Work order
Go to the line below containing "[533,568,553,576] test ->" and print exactly from there through the line containing "(557, 700) none", both included. Print nothing else.

Supplied material
#####

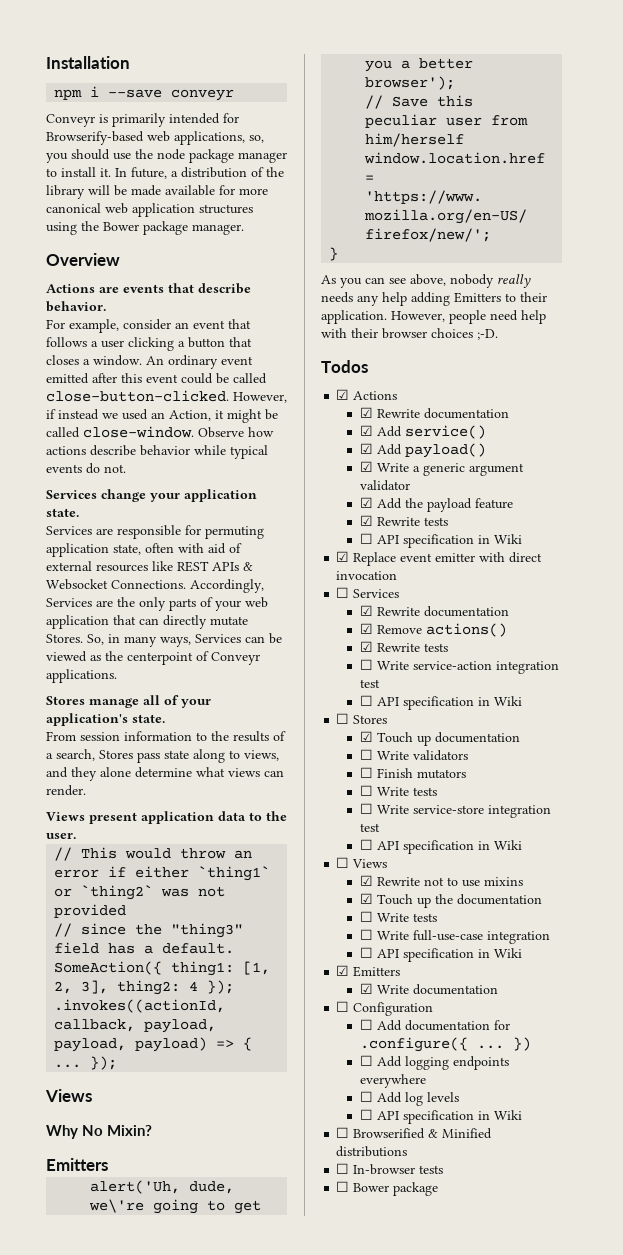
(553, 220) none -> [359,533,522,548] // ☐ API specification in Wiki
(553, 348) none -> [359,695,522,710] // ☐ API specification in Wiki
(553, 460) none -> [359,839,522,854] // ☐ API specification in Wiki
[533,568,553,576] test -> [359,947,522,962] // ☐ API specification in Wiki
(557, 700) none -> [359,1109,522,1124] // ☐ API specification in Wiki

#####

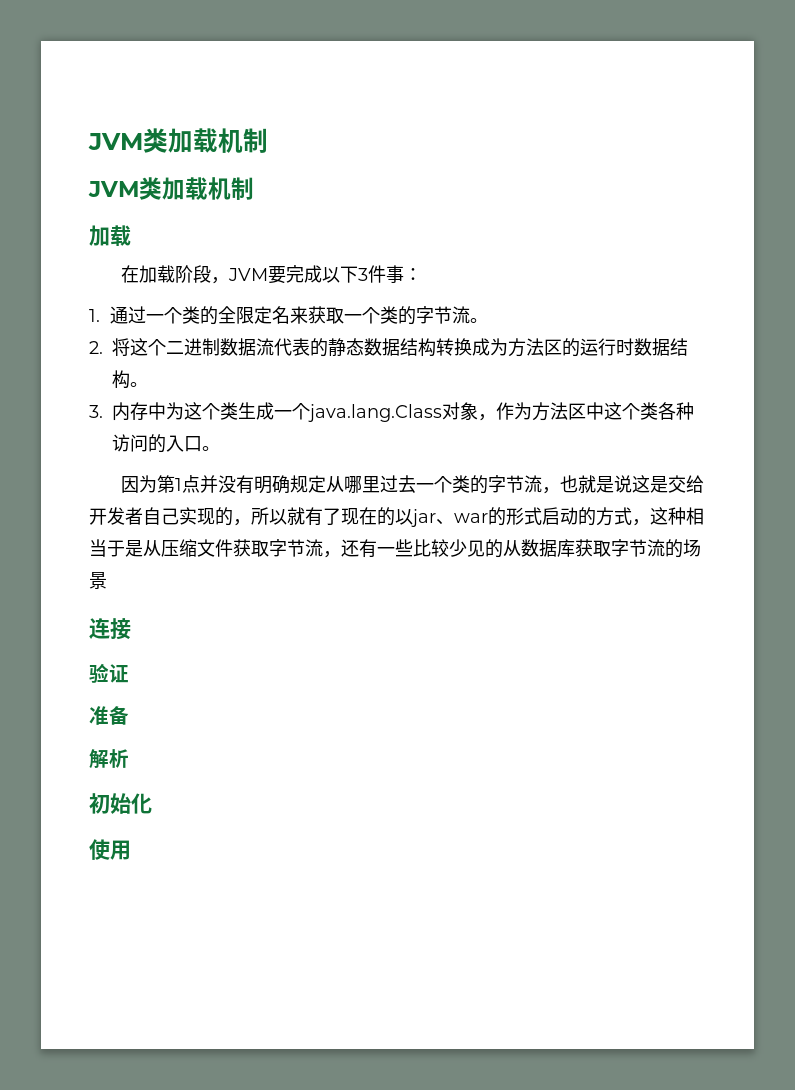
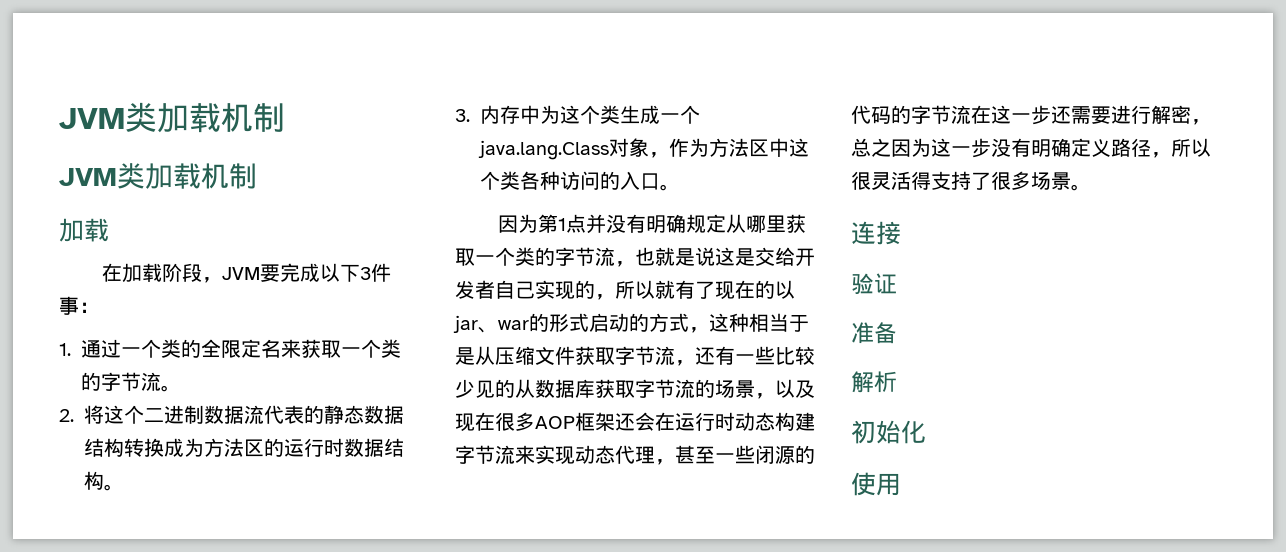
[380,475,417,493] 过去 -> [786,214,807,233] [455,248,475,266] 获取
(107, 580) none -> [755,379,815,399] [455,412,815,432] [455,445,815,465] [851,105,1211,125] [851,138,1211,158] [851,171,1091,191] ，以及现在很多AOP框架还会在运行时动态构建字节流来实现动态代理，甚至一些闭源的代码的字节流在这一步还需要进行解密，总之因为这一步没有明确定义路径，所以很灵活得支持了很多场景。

#####

Response area
[533,568,553,576] test -> [359,947,522,962] // ☐ API specification in Wiki
(557, 700) none -> [359,1109,522,1124] // ☐ API specification in Wiki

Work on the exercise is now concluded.